■ DIRECTIVE ■
Retype every line from the start of the entries below down to the line with "dolgozott vasárnap a", both ends included; skip the pictures.

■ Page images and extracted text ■

>>>

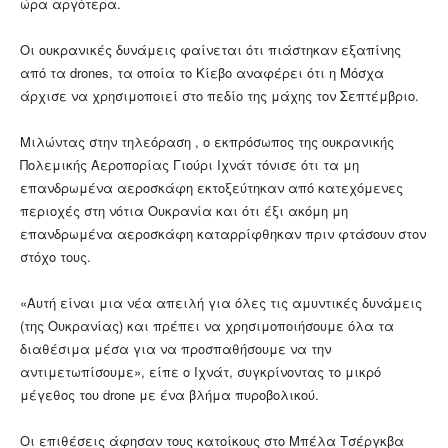
ώρα αργότερα.
Οι ουκρανικές δυνάμεις φαίνεται ότι πιάστηκαν εξαπίνης
από τα drones, τα οποία το Κίεβο αναφέρει ότι η Μόσχα
άρχισε να χρησιμοποιεί στο πεδίο της μάχης τον Σεπτέμβριο.
Μιλώντας στην τηλεόραση , ο εκπρόσωπος της ουκρανικής
Πολεμικής Αεροπορίας Γιούρι Ιχνάτ τόνισε ότι τα μη
επανδρωμένα αεροσκάφη εκτοξεύτηκαν από κατεχόμενες
περιοχές στη νότια Ουκρανία και ότι έξι ακόμη μη
επανδρωμένα αεροσκάφη καταρρίφθηκαν πριν φτάσουν στον
στόχο τους.
«Αυτή είναι μια νέα απειλή για όλες τις αμυντικές δυνάμεις
(της Ουκρανίας) και πρέπει να χρησιμοποιήσουμε όλα τα
διαθέσιμα μέσα για να προσπαθήσουμε να την
αντιμετωπίσουμε», είπε ο Ιχνάτ, συγκρίνοντας το μικρό
μέγεθος του drone με ένα βλήμα πυροβολικού.
Οι επιθέσεις άφησαν τους κατοίκους στο Μπέλα Τσέργκβα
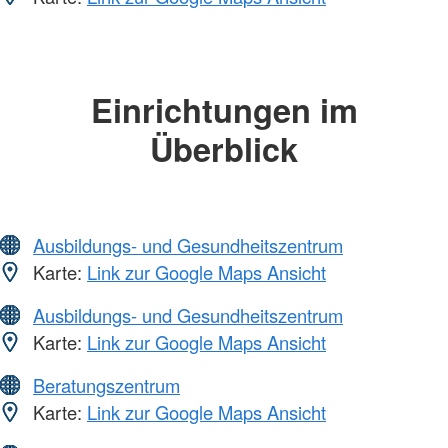
Einrichtungen im
Überblick
Ausbildungs- und Gesundheitszentrum
Karte:
Link zur Google Maps Ansicht
Ausbildungs- und Gesundheitszentrum
Karte:
Link zur Google Maps Ansicht
Beratungszentrum
Karte:
Link zur Google Maps Ansicht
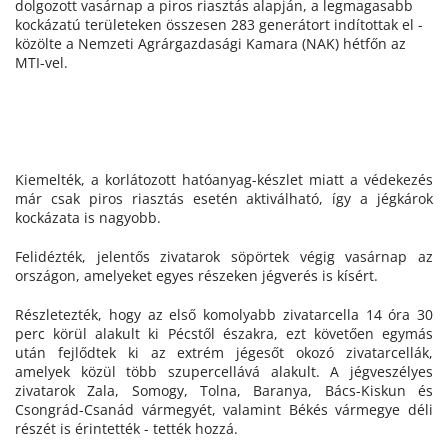
dolgozott vasárnap a piros riasztás alapján, a legmagasabb
kockázatú területeken összesen 283 generátort indítottak el -
közölte a Nemzeti Agrárgazdasági Kamara (NAK) hétfőn az
MTI-vel.
Kiemelték, a korlátozott hatóanyag-készlet miatt a védekezés
már csak piros riasztás esetén aktiválható, így a jégkárok
kockázata is nagyobb.
Felidézték, jelentős zivatarok söpörtek végig vasárnap az
országon, amelyeket egyes részeken jégverés is kísért.
Részletezték, hogy az első komolyabb zivatarcella 14 óra 30
perc körül alakult ki Pécstől északra, ezt követően egymás
után fejlődtek ki az extrém jégesőt okozó zivatarcellák,
amelyek közül több szupercellává alakult. A jégveszélyes
zivatarok Zala, Somogy, Tolna, Baranya, Bács-Kiskun és
Csongrád-Csanád vármegyét, valamint Békés vármegye déli
részét is érintették - tették hozzá.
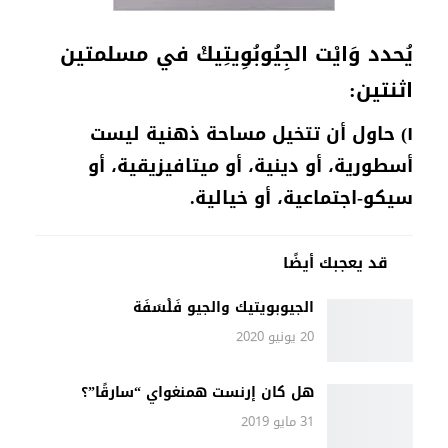
يُحدد وَايْت الجِيُوبُوِيتِيكْ في مسلمتين
اثنتين:
١
) حاول أن تتخيل مساحة ذهنية ليست
أسطورية، أو دينية، أو ميتافيزيقية، أو
سيكو-اجتماعية، أو خيالية.
قد يعجبك أيضًا
الجيوبويتيك والجيو فَلْسَفَة
20 يونيو 2020
هل كان إرنست همنغواي “سارقًا”؟
31 مايو 2019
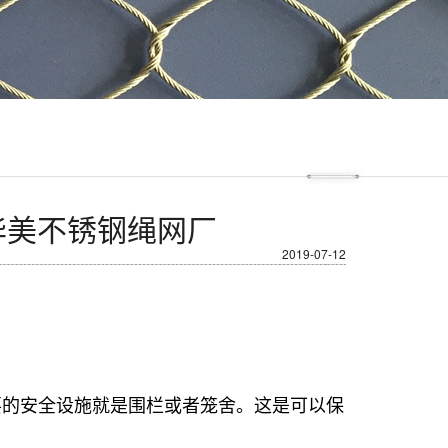
华美不锈钢绳网厂
2019-07-12
要的安全设施就是围栏或者笼舍。这是可以保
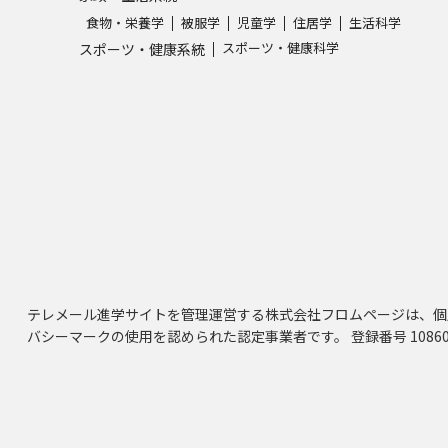
食物・栄養学
被服学
児童学
住居学
生活科学
スポーツ・健康科学
スポーツ・健康系統
テレメール進学サイトを管理運営する株式会社フロムページは、個
バシーマークの使用を認められた認定事業者です。 登録番号 10860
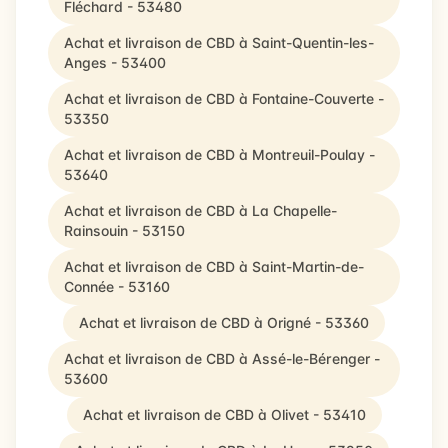
Fléchard - 53480
Achat et livraison de CBD à Saint-Quentin-les-
Anges - 53400
Achat et livraison de CBD à Fontaine-Couverte -
53350
Achat et livraison de CBD à Montreuil-Poulay -
53640
Achat et livraison de CBD à La Chapelle-
Rainsouin - 53150
Achat et livraison de CBD à Saint-Martin-de-
Connée - 53160
Achat et livraison de CBD à Origné - 53360
Achat et livraison de CBD à Assé-le-Bérenger -
53600
Achat et livraison de CBD à Olivet - 53410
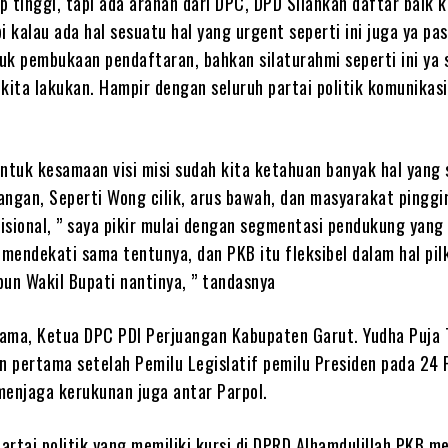
 tinggi, tapi ada arahan dari DPC, DPD Silahkan daftar baik 
kalau ada hal sesuatu hal yang urgent seperti ini juga ya pas
uk pembukaan pendaftaran, bahkan silaturahmi seperti ini ya 
kita lakukan. Hampir dengan seluruh partai politik komunikas
untuk kesamaan visi misi sudah kita ketahuan banyak hal yang
angan, Seperti Wong cilik, arus bawah, dan masyarakat pinggi
isional, ” saya pikir mulai dengan segmentasi pendukung yang
 mendekati sama tentunya, dan PKB itu fleksibel dalam hal pilk
pun Wakil Bupati nantinya, ” tandasnya
ama, Ketua DPC PDI Perjuangan Kabupaten Garut. Yudha Puja
 pertama setelah Pemilu Legislatif pemilu Presiden pada 24 
 menjaga kerukunan juga antar Parpol.
partai politik yang memiliki kursi di DPRD Alhamdulillah PKB 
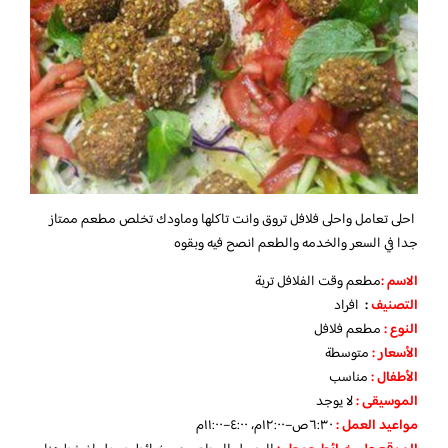
احلى تعامل واحلى فلافل تروق وانت تاكلها وماودك تخلص
مطعم ممتاز
جدا في السعر والخدمه والطعم انصح فيه وبقوه
الاسم :
مطعم وقت الفلافل تربة
التصنيف
:
افراد
النوع :
مطعم فلافل
الأسعار
:
متوسطة
الأطفال
:
مناسب
الموسيقى :
لا يوجد
مواعيد العمل :
٦:٣٠ص–١٢:٠٠م، ٤:٠٠–١١:٠٠م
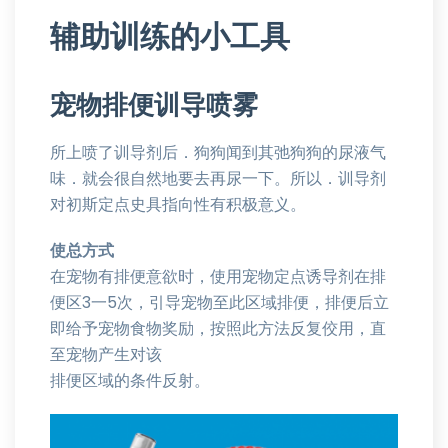
辅助训练的小工具
宠物排便训导喷雾
所上喷了训导剂后．狗狗闻到其弛狗狗的尿液气
味．就会很自然地要去再尿一下。所以．训导剂
对初斯定点史具指向性有积极意义。
使总方式
在宠物有排便意欲时，使用宠物定点诱导剂在排
便区3一5次，引导宠物至此区域排便，排便后立
即给予宠物食物奖励，按照此方法反复佼用，直
至宠物产生对该
排便区域的条件反射。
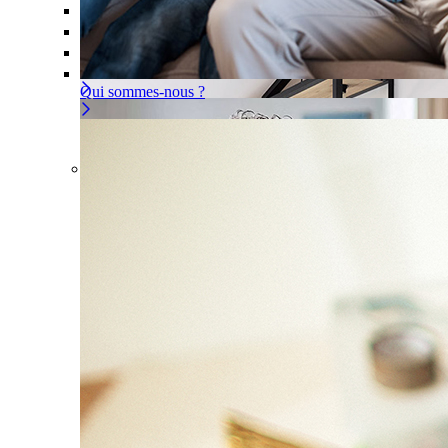
Offre À la carte
Gérer ou déléguer votre sécurité, à vous d
Pour un appartement
Une installation adaptée à votre intér
Les problèmes couverts
Qui sommes-nous ?
Offre À la carte
Gérer ou déléguer votre sécurité, à
vous de choisir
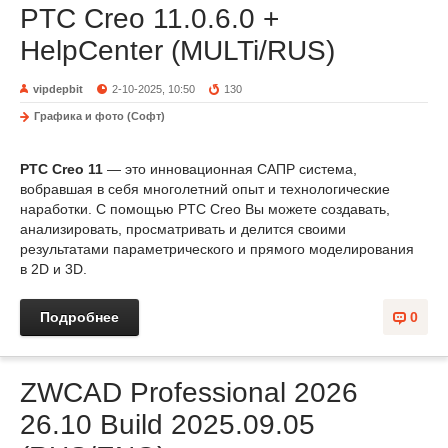
PTC Creo 11.0.6.0 +
HelpCenter (MULTi/RUS)
vipdepbit
2-10-2025, 10:50
130
Графика и фото (Софт)
PTC Creo 11
— это инновационная САПР система,
вобравшая в себя многолетний опыт и технологические
наработки. C помощью PTC Creo Вы можете создавать,
анализировать, просматривать и делится своими
результатами параметрического и прямого моделирования
в 2D и 3D.
Подробнее
0
ZWCAD Professional 2026
26.10 Build 2025.09.05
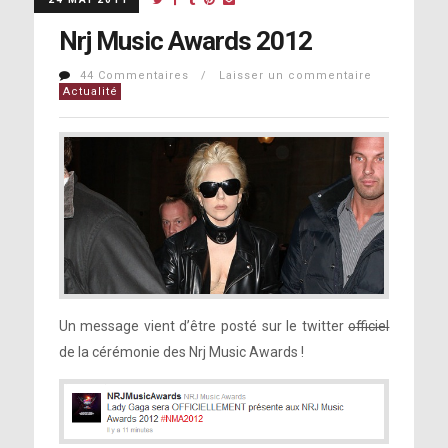
Nrj Music Awards 2012
44 Commentaires / Laisser un commentaire
Actualité
Un message vient d’être posté sur le twitter
officiel
de la cérémonie des Nrj Music Awards !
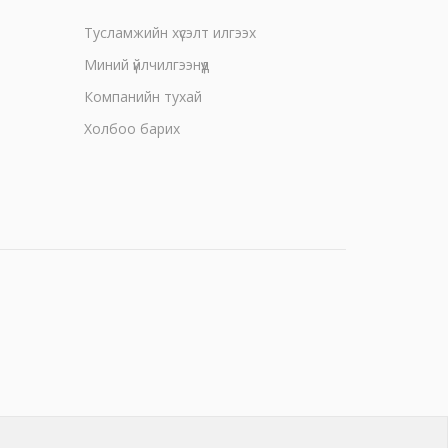
Тусламжийн хүсэлт илгээх
Миний үйлчилгээнүүд
Компанийн тухай
Холбоо барих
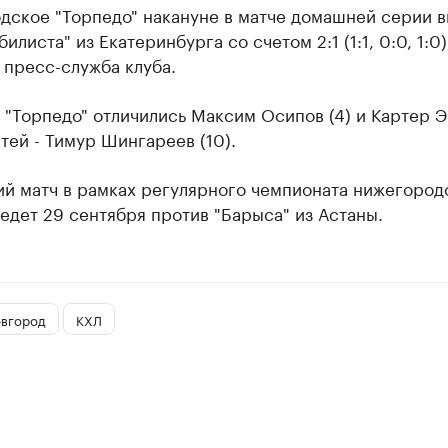
дское "Торпедо" накануне в матче домашней серии 
илиста" из Екатеринбурга со счетом ​2:1 (1:1, 0:0, 1:0)
 пресс-служба клуба.
 "Торпедо" отличились Максим Осипов (4) и Картер 
остей - Тимур Шингареев (10).
й матч в рамках регулярного чемпионата нижегород
едет 29 сентября против "Барыса" из Астаны.
вгород
КХЛ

<<<

■ WORKED SOLUTION ■
ώρα αργότερα.
Οι ουκρανικές δυνάμεις φαίνεται ότι πιάστηκαν εξαπίνης
από τα drones, τα οποία το Κίεβο αναφέρει ότι η Μόσχα
άρχισε να χρησιμοποιεί στο πεδίο της μάχης τον Σεπτέμβριο.
Μιλώντας στην τηλεόραση , ο εκπρόσωπος της ουκρανικής
Πολεμικής Αεροπορίας Γιούρι Ιχνάτ τόνισε ότι τα μη
επανδρωμένα αεροσκάφη εκτοξεύτηκαν από κατεχόμενες
περιοχές στη νότια Ουκρανία και ότι έξι ακόμη μη
επανδρωμένα αεροσκάφη καταρρίφθηκαν πριν φτάσουν στον
στόχο τους.
«Αυτή είναι μια νέα απειλή για όλες τις αμυντικές δυνάμεις
(της Ουκρανίας) και πρέπει να χρησιμοποιήσουμε όλα τα
διαθέσιμα μέσα για να προσπαθήσουμε να την
αντιμετωπίσουμε», είπε ο Ιχνάτ, συγκρίνοντας το μικρό
μέγεθος του drone με ένα βλήμα πυροβολικού.
Οι επιθέσεις άφησαν τους κατοίκους στο Μπέλα Τσέργκβα
Einrichtungen im
Überblick
Ausbildungs- und Gesundheitszentrum
Karte:
Link zur Google Maps Ansicht
Ausbildungs- und Gesundheitszentrum
Karte:
Link zur Google Maps Ansicht
Beratungszentrum
Karte:
Link zur Google Maps Ansicht
dolgozott vasárnap a piros riasztás alapján, a legmagasabb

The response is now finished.